Wildcards to read every file with the same extension in an R loop


I am trying to read some vcf files in R using a for loop. What I do is to loop through each sample ID in my sample list and then create a variable for each sample to which I assign its corresponding vcf.

I have a directory named as each sample ID, in which there is just one vcf (but the name of each vcf is different from its corresponding sample ID).

for(i in sampleList){
nam <- paste(i, '_vcf', sep="")
assign(nam, readVcf(i/*.vcf, 'hg19'))
}

The problem is that the name of each vcf is different for each sample, and is also different from the sample ID, so I am not sure which command should I use to read it. I would like to do something as *.vcf which would work, for example, in a bash script. How can I do this in R?


Solution

  • There is a function to get a list of files in a given directory.

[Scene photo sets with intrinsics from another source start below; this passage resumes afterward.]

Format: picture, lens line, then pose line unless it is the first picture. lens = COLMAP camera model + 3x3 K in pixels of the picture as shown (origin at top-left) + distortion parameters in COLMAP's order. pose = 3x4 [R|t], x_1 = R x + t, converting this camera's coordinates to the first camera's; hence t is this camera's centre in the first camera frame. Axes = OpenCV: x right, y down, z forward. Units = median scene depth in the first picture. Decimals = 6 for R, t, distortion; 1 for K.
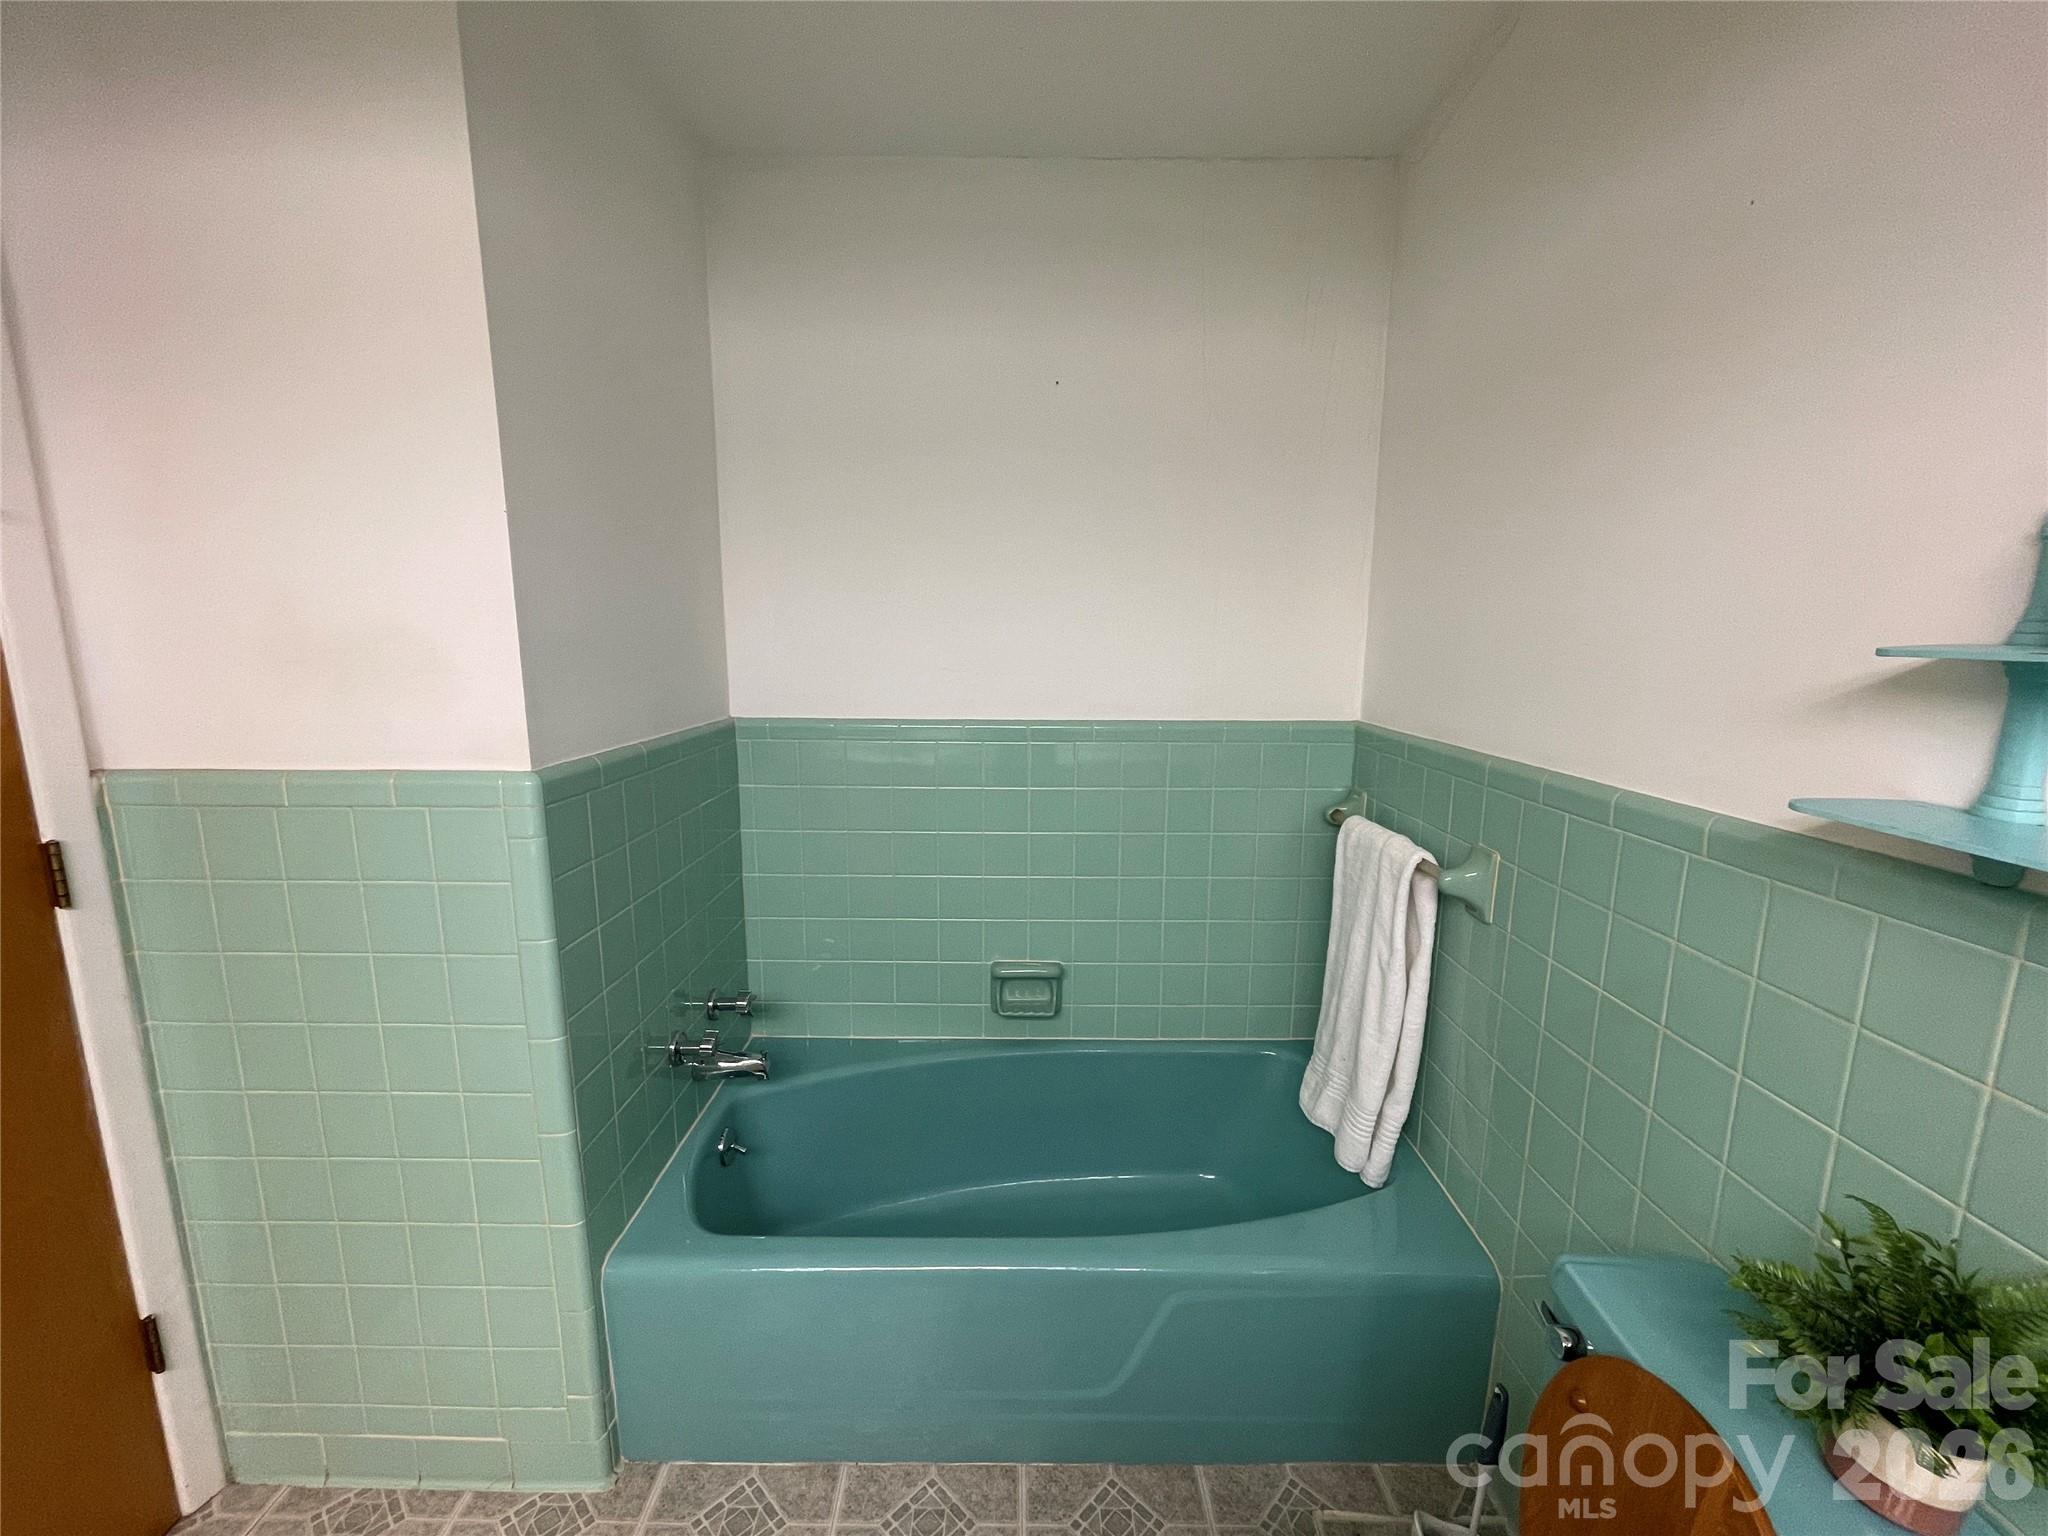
lens RADIAL K [[826.0, 0, 1019.5], [0, 826.0, 776.8], [0, 0, 1]] dist [-0.005949, 0.002997]
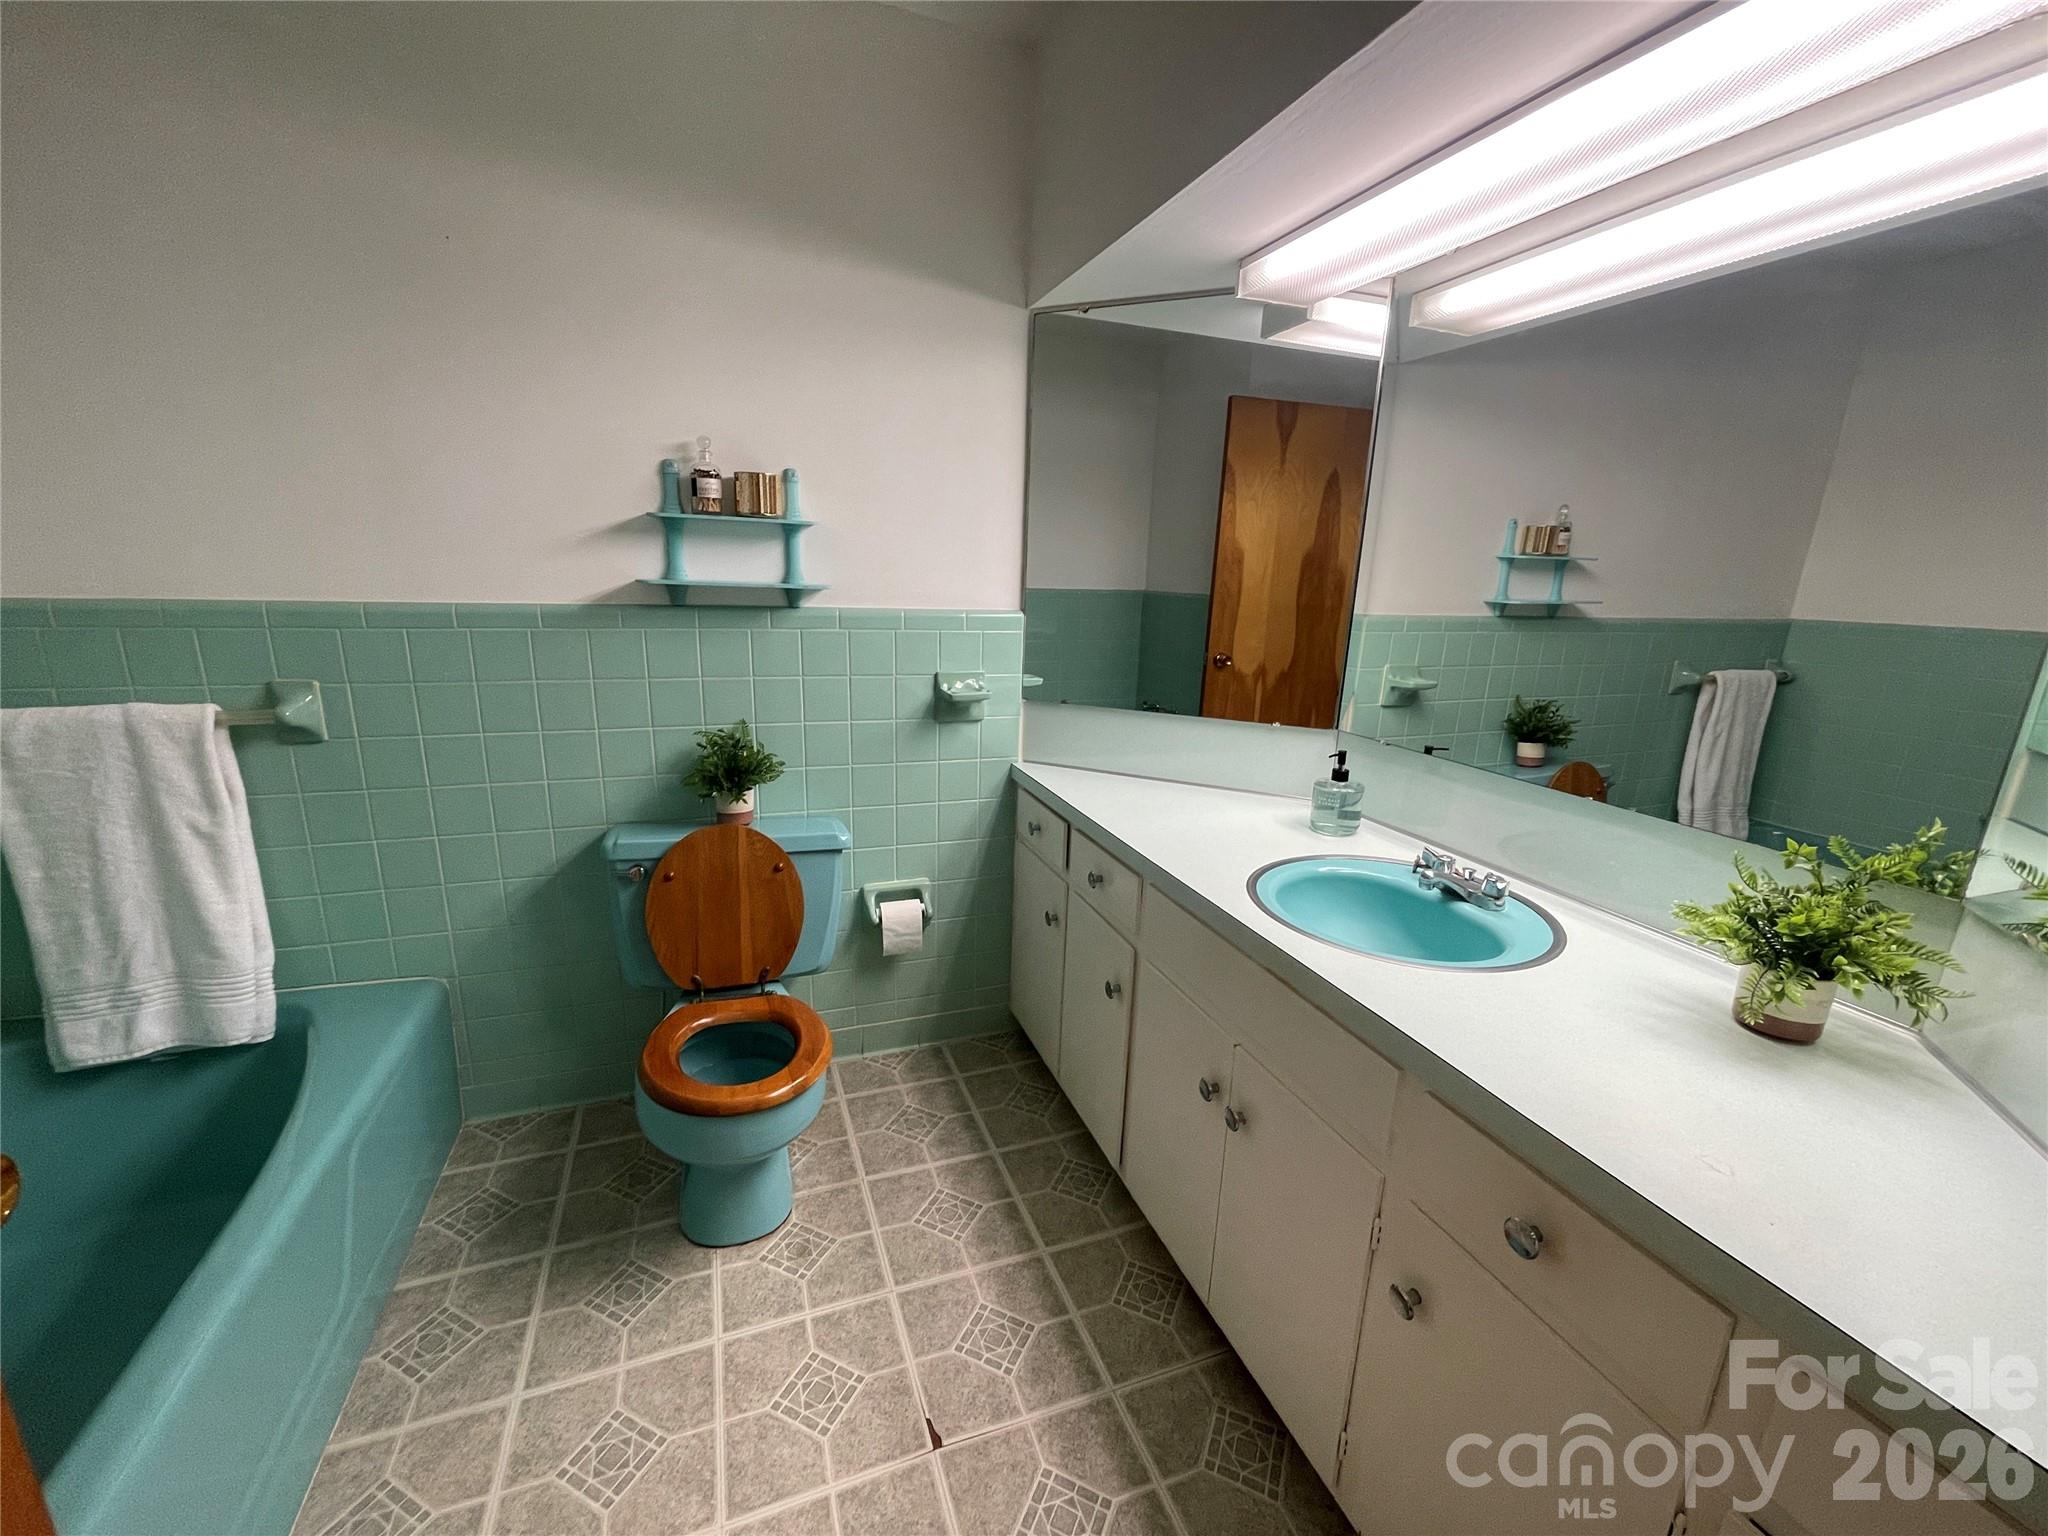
lens RADIAL K [[826.0, 0, 1019.5], [0, 826.0, 776.8], [0, 0, 1]] dist [-0.005949, 0.002997]
pose [[-0.344439, -0.249854, 0.904950, -1.124628], [0.130750, 0.941773, 0.309786, -0.014732], [-0.929659, 0.225025, -0.291716, 0.536057]]
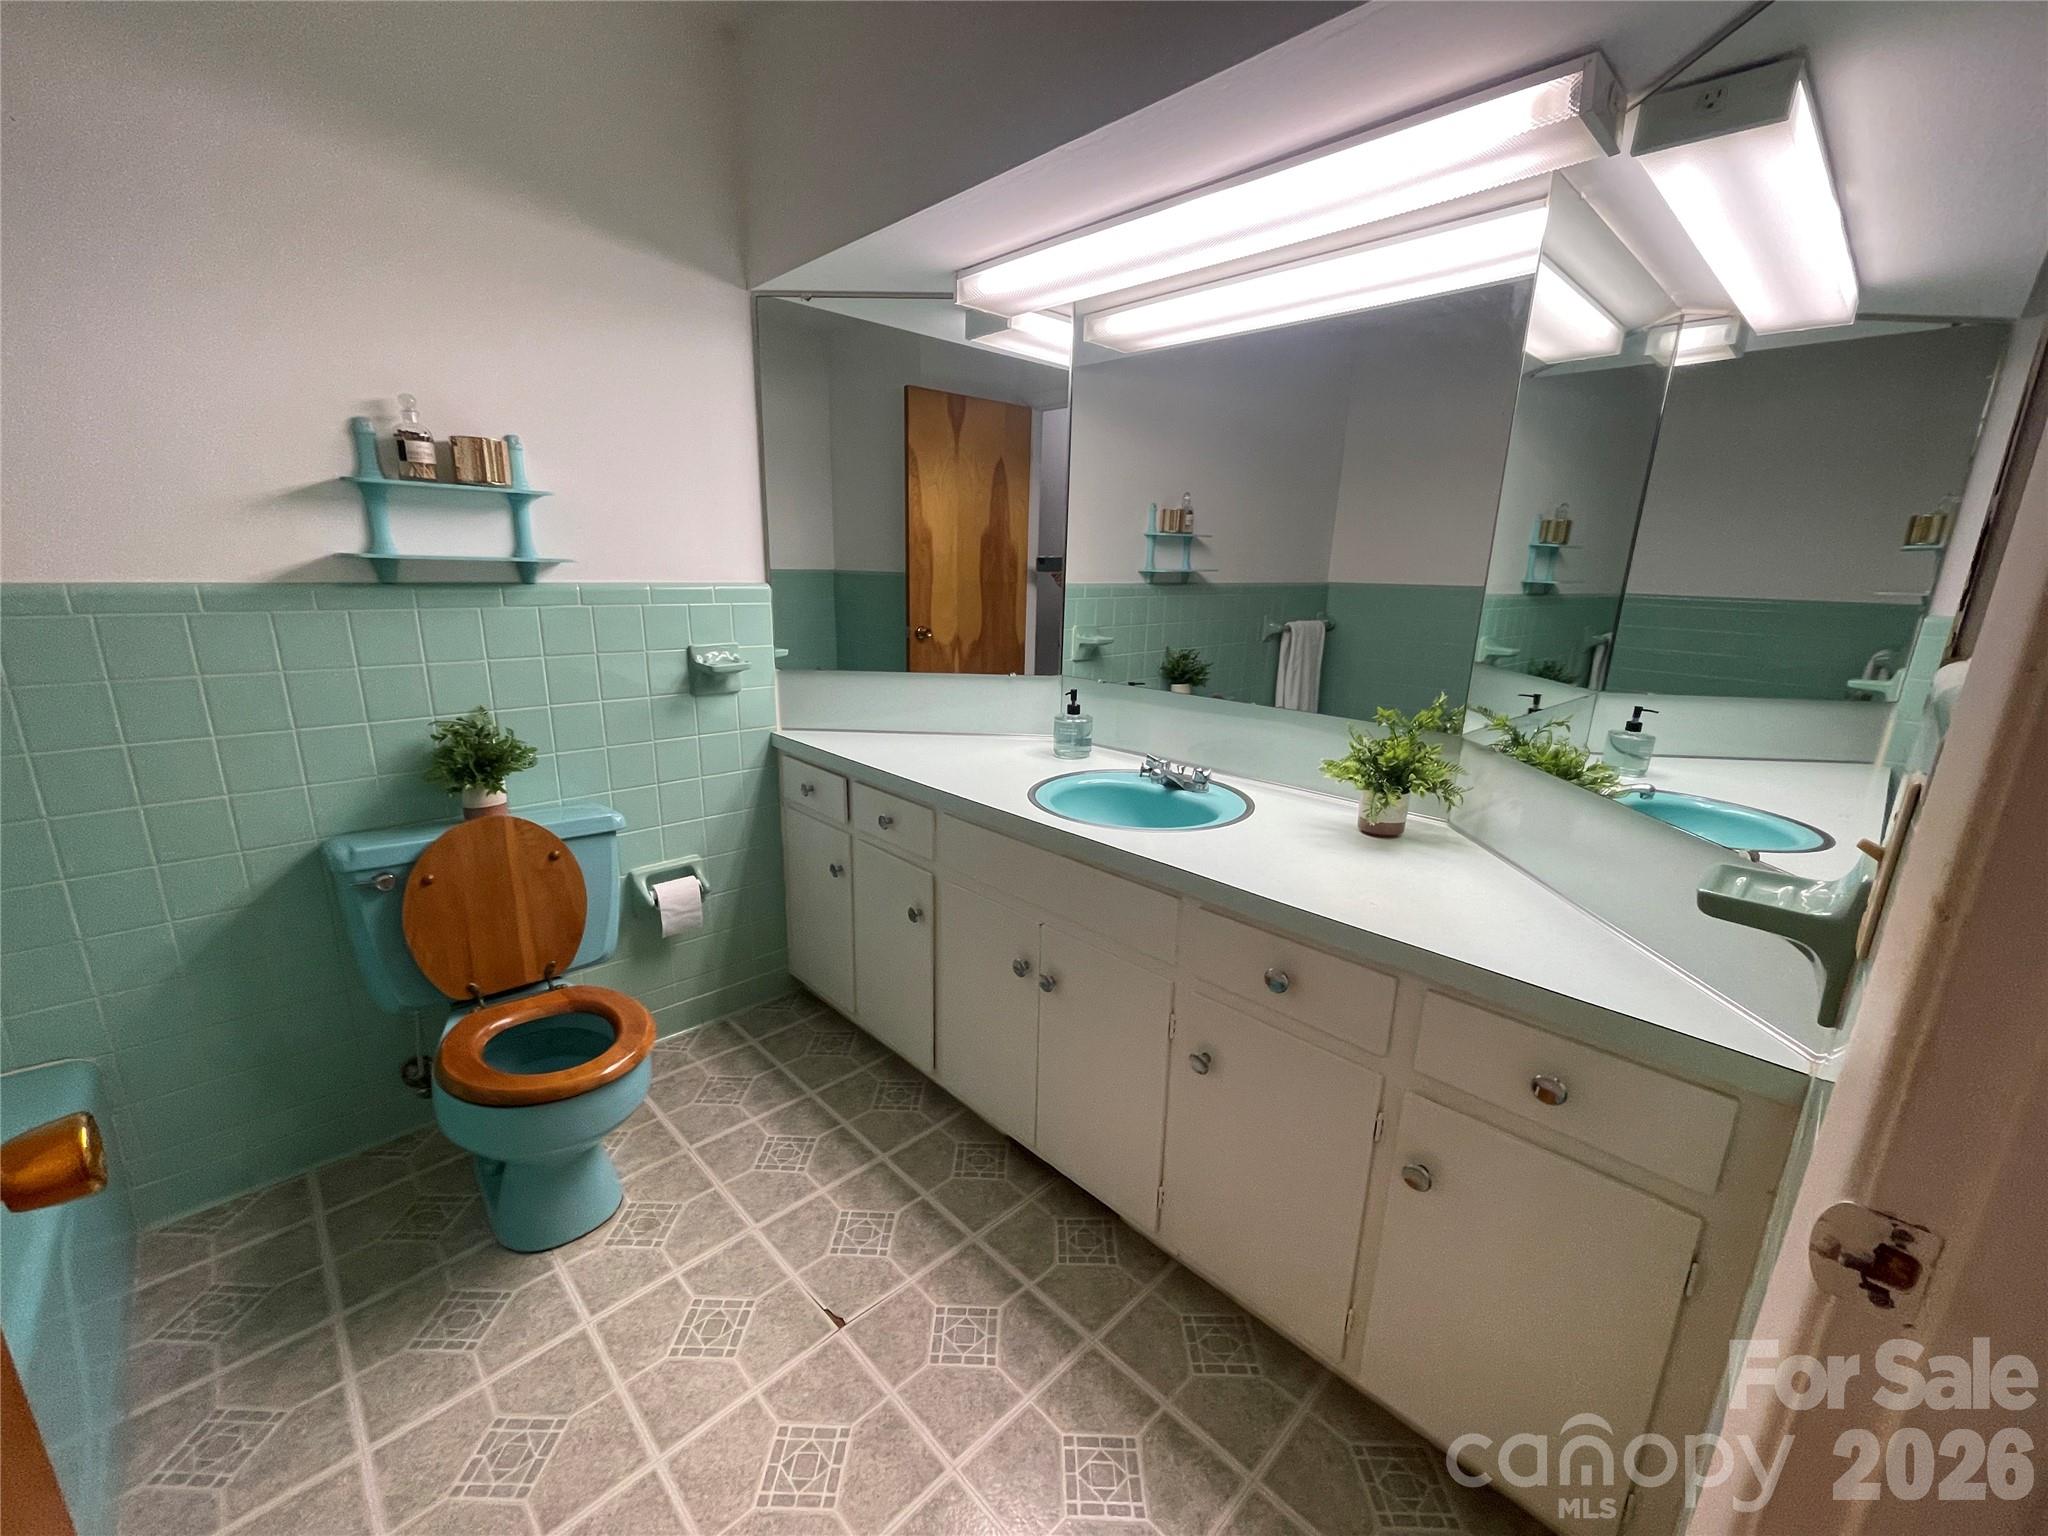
lens RADIAL K [[826.0, 0, 1019.5], [0, 826.0, 776.8], [0, 0, 1]] dist [-0.005949, 0.002997]
pose [[-0.693322, -0.202828, 0.691495, -1.184198], [0.098870, 0.923725, 0.370077, -0.029153], [-0.713813, 0.324951, -0.620385, 0.840044]]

    Let sampleList <- c(12345, 4711, 1337). Assuming your structure is something like

    O:/12345_vcf/secret1.vcf
    O:/4711_vcf/foo.vcf
    O:/1337_vcf/bar.vcf
    

    and you don't know the name of your files, but there is only one .vcf inside every directory.

    for (i in sampleList){ 
        directory <- paste0("O:/", i, "_vcf")
        filename  <- list.files(directory, ".vcf")  # if there are more than one vcf's, there are better ways
        nam       <- readVcf(paste0(directory, filename, sep="/"))
    }
    

    I don't know the meaning of hg19 so i ignored it. Please use it, if necessary.